Sie laufen kreuz und quer durch den kleinen Raum des Einfamilienhauses. Sie tragen Gegenstände umher, lassen sich auf die Matratze fallen und fühlen sich - das ist unschwer zu sehen - pudelwohl. Die fidelen Kleinen sind keine Geschwister, die durch das Heim ihrer Eltern toben. Sie alle spielen im Haus von Burga Beckers. Und die 56-jährige Stolbergerin ist Tagesmutter.

Seit Februar 2008 betreut Beckers tagsüber Kinder von Eltern, die berufstätig sind und ihren Nachwuchs schon vor dem dem Kindergartenalter unterbringen wollen oder müssen. Und derzeit sind diese Kinder eben Franziska, Finja, Julie, Lia und Oscar - zwischen 14 Monaten und zweieinhalb Jahren alt.
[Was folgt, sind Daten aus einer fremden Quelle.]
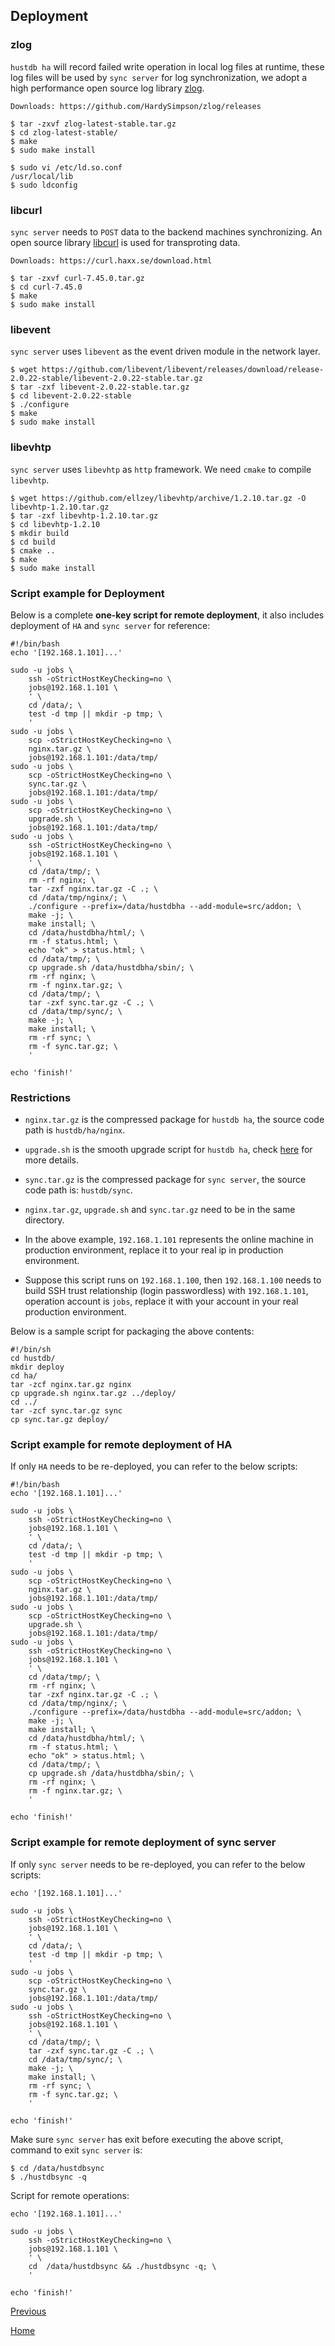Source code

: Deployment
--

### zlog ###

`hustdb ha` will record failed write operation in local log files at runtime, these log files will be used by `sync server` for log synchronization, we adopt a high performance open source log library [zlog](http://hardysimpson.github.io/zlog/).

    Downloads: https://github.com/HardySimpson/zlog/releases

	$ tar -zxvf zlog-latest-stable.tar.gz
	$ cd zlog-latest-stable/
	$ make 
	$ sudo make install

	$ sudo vi /etc/ld.so.conf
	/usr/local/lib
	$ sudo ldconfig

### libcurl ###

`sync server` needs to `POST` data to the backend machines synchronizing. An open source library [libcurl](https://curl.haxx.se) is used for transproting data.

	Downloads: https://curl.haxx.se/download.html

	$ tar -zxvf curl-7.45.0.tar.gz
	$ cd curl-7.45.0
	$ make
	$ sudo make install

### libevent ###

`sync server` uses `libevent` as the event driven module in the network layer.

    $ wget https://github.com/libevent/libevent/releases/download/release-2.0.22-stable/libevent-2.0.22-stable.tar.gz
    $ tar -zxf libevent-2.0.22-stable.tar.gz
    $ cd libevent-2.0.22-stable
    $ ./configure
    $ make
    $ sudo make install

### libevhtp ###

`sync server` uses `libevhtp` as `http` framework. We need `cmake` to compile `libevhtp`.

    $ wget https://github.com/ellzey/libevhtp/archive/1.2.10.tar.gz -O libevhtp-1.2.10.tar.gz
    $ tar -zxf libevhtp-1.2.10.tar.gz
    $ cd libevhtp-1.2.10
    $ mkdir build
    $ cd build
    $ cmake ..
    $ make
    $ sudo make install

### Script example for Deployment ###

Below is a complete **one-key script for remote deployment**, it also includes deployment of `HA` and `sync server` for reference:

    #!/bin/bash
    echo '[192.168.1.101]...'
    
    sudo -u jobs \
        ssh -oStrictHostKeyChecking=no \
        jobs@192.168.1.101 \
        ' \
        cd /data/; \
        test -d tmp || mkdir -p tmp; \
        '
    sudo -u jobs \
        scp -oStrictHostKeyChecking=no \
        nginx.tar.gz \
        jobs@192.168.1.101:/data/tmp/
    sudo -u jobs \
        scp -oStrictHostKeyChecking=no \
        sync.tar.gz \
        jobs@192.168.1.101:/data/tmp/
    sudo -u jobs \
        scp -oStrictHostKeyChecking=no \
        upgrade.sh \
        jobs@192.168.1.101:/data/tmp/
    sudo -u jobs \
        ssh -oStrictHostKeyChecking=no \
        jobs@192.168.1.101 \
        ' \
        cd /data/tmp/; \
        rm -rf nginx; \
        tar -zxf nginx.tar.gz -C .; \
        cd /data/tmp/nginx/; \
        ./configure --prefix=/data/hustdbha --add-module=src/addon; \
        make -j; \
        make install; \
        cd /data/hustdbha/html/; \
        rm -f status.html; \
        echo "ok" > status.html; \
        cd /data/tmp/; \
        cp upgrade.sh /data/hustdbha/sbin/; \
        rm -rf nginx; \
        rm -f nginx.tar.gz; \
        cd /data/tmp/; \
        tar -zxf sync.tar.gz -C .; \
        cd /data/tmp/sync/; \
        make -j; \
        make install; \
        rm -rf sync; \
        rm -f sync.tar.gz; \
        '
    
    echo 'finish!'


### Restrictions ###

* `nginx.tar.gz` is the compressed package for `hustdb ha`, the source code path is `hustdb/ha/nginx`.

* `upgrade.sh` is the smooth upgrade script for `hustdb ha`, check [here](upgrade.md) for more details. 

* `sync.tar.gz` is the compressed package for `sync server`, the source code path is: `hustdb/sync`.  

* `nginx.tar.gz`, `upgrade.sh` and `sync.tar.gz` need to be in the same directory.  

* In the above example, `192.168.1.101` represents the online machine in production environment, replace it to your real ip in production environment.

* Suppose this script runs on `192.168.1.100`, then `192.168.1.100` needs to build SSH trust relationship (login passwordless) with `192.168.1.101`, operation account is `jobs`, replace it with your account in your real production environment.

Below is a sample script for packaging the above contents:

    #!/bin/sh
    cd hustdb/
    mkdir deploy
    cd ha/
    tar -zcf nginx.tar.gz nginx
    cp upgrade.sh nginx.tar.gz ../deploy/
    cd ../
    tar -zcf sync.tar.gz sync
    cp sync.tar.gz deploy/

### Script example for remote deployment of HA ###

If only `HA` needs to be re-deployed, you can refer to the below scripts: 

    #!/bin/bash
    echo '[192.168.1.101]...'
    
    sudo -u jobs \
        ssh -oStrictHostKeyChecking=no \
        jobs@192.168.1.101 \
        ' \
        cd /data/; \
        test -d tmp || mkdir -p tmp; \
        '
    sudo -u jobs \
        scp -oStrictHostKeyChecking=no \
        nginx.tar.gz \
        jobs@192.168.1.101:/data/tmp/
    sudo -u jobs \
        scp -oStrictHostKeyChecking=no \
        upgrade.sh \
        jobs@192.168.1.101:/data/tmp/
    sudo -u jobs \
        ssh -oStrictHostKeyChecking=no \
        jobs@192.168.1.101 \
        ' \
        cd /data/tmp/; \
        rm -rf nginx; \
        tar -zxf nginx.tar.gz -C .; \
        cd /data/tmp/nginx/; \
        ./configure --prefix=/data/hustdbha --add-module=src/addon; \
        make -j; \
        make install; \
        cd /data/hustdbha/html/; \
        rm -f status.html; \
        echo "ok" > status.html; \
        cd /data/tmp/; \
        cp upgrade.sh /data/hustdbha/sbin/; \
        rm -rf nginx; \
        rm -f nginx.tar.gz; \
        '
    
    echo 'finish!'

### Script example for remote deployment of sync server ###

If only `sync server` needs to be re-deployed, you can refer to the below scripts: 

    echo '[192.168.1.101]...'
    
    sudo -u jobs \
        ssh -oStrictHostKeyChecking=no \
        jobs@192.168.1.101 \
        ' \
        cd /data/; \
        test -d tmp || mkdir -p tmp; \
        '
    sudo -u jobs \
        scp -oStrictHostKeyChecking=no \
        sync.tar.gz \
        jobs@192.168.1.101:/data/tmp/
    sudo -u jobs \
        ssh -oStrictHostKeyChecking=no \
        jobs@192.168.1.101 \
        ' \
        cd /data/tmp/; \
        tar -zxf sync.tar.gz -C .; \
        cd /data/tmp/sync/; \
        make -j; \
        make install; \
        rm -rf sync; \
        rm -f sync.tar.gz; \
        '
    
    echo 'finish!'

Make sure `sync server` has exit before executing the above script, command to exit `sync server` is:

    $ cd /data/hustdbsync
    $ ./hustdbsync -q

Script for remote operations:

    echo '[192.168.1.101]...'

    sudo -u jobs \
        ssh -oStrictHostKeyChecking=no \
        jobs@192.168.1.101 \
        ' \
        cd  /data/hustdbsync && ./hustdbsync -q; \
        '
    
    echo 'finish!'

[Previous](../ha.md)

[Home](../../index.md)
„Dass ich heute Tagesmutter bin, war ein bisschen vorherzusehen”, sagt Beckers. Damit meint sie ihren Lebensweg. Sie selbst ist in einer Großfamilie mit vielen Geschwistern groß geworden. Sie wurde Kinderkrankenschwester. Den Beruf mit Kontakt zu vielen fremden Kinder musste sie später aufgeben, denn die eigenen kamen - sechs an der Zahl.

Heute sind alle Sechs erwachsen. Burga Beckers wollte deshalb wieder arbeiten, mit Kindern natürlich. Sie gab Geburtsvorbereitungskurs, arbeitete in einer Kindertagesstätte als Köchin und Hauswirtschafterin mit starker pädagogischer Ader. Und im September 2007 begann sie schließlich mit ihrer Ausbildung zur Tagesmutter.

Burga Beckers kümmert sich liebevoll um die Kleinen. Sie hat die Erfahrung und das Gespür für den Umgang mit Kindern. Das merkt man. Die kleine Finja ist heute müde und quengelig. Da ist eine „Schmuseattacke” von der Tagesmutter genau das Richtige.

Nur eine Sache macht Beckers manchmal Sorgen: „Dass ich krank werde”, sagt sie. „Dann ist es sehr schwierig, eine Ersatzbetreuung zu finden. Ich halte mich also fit, so gut es geht.”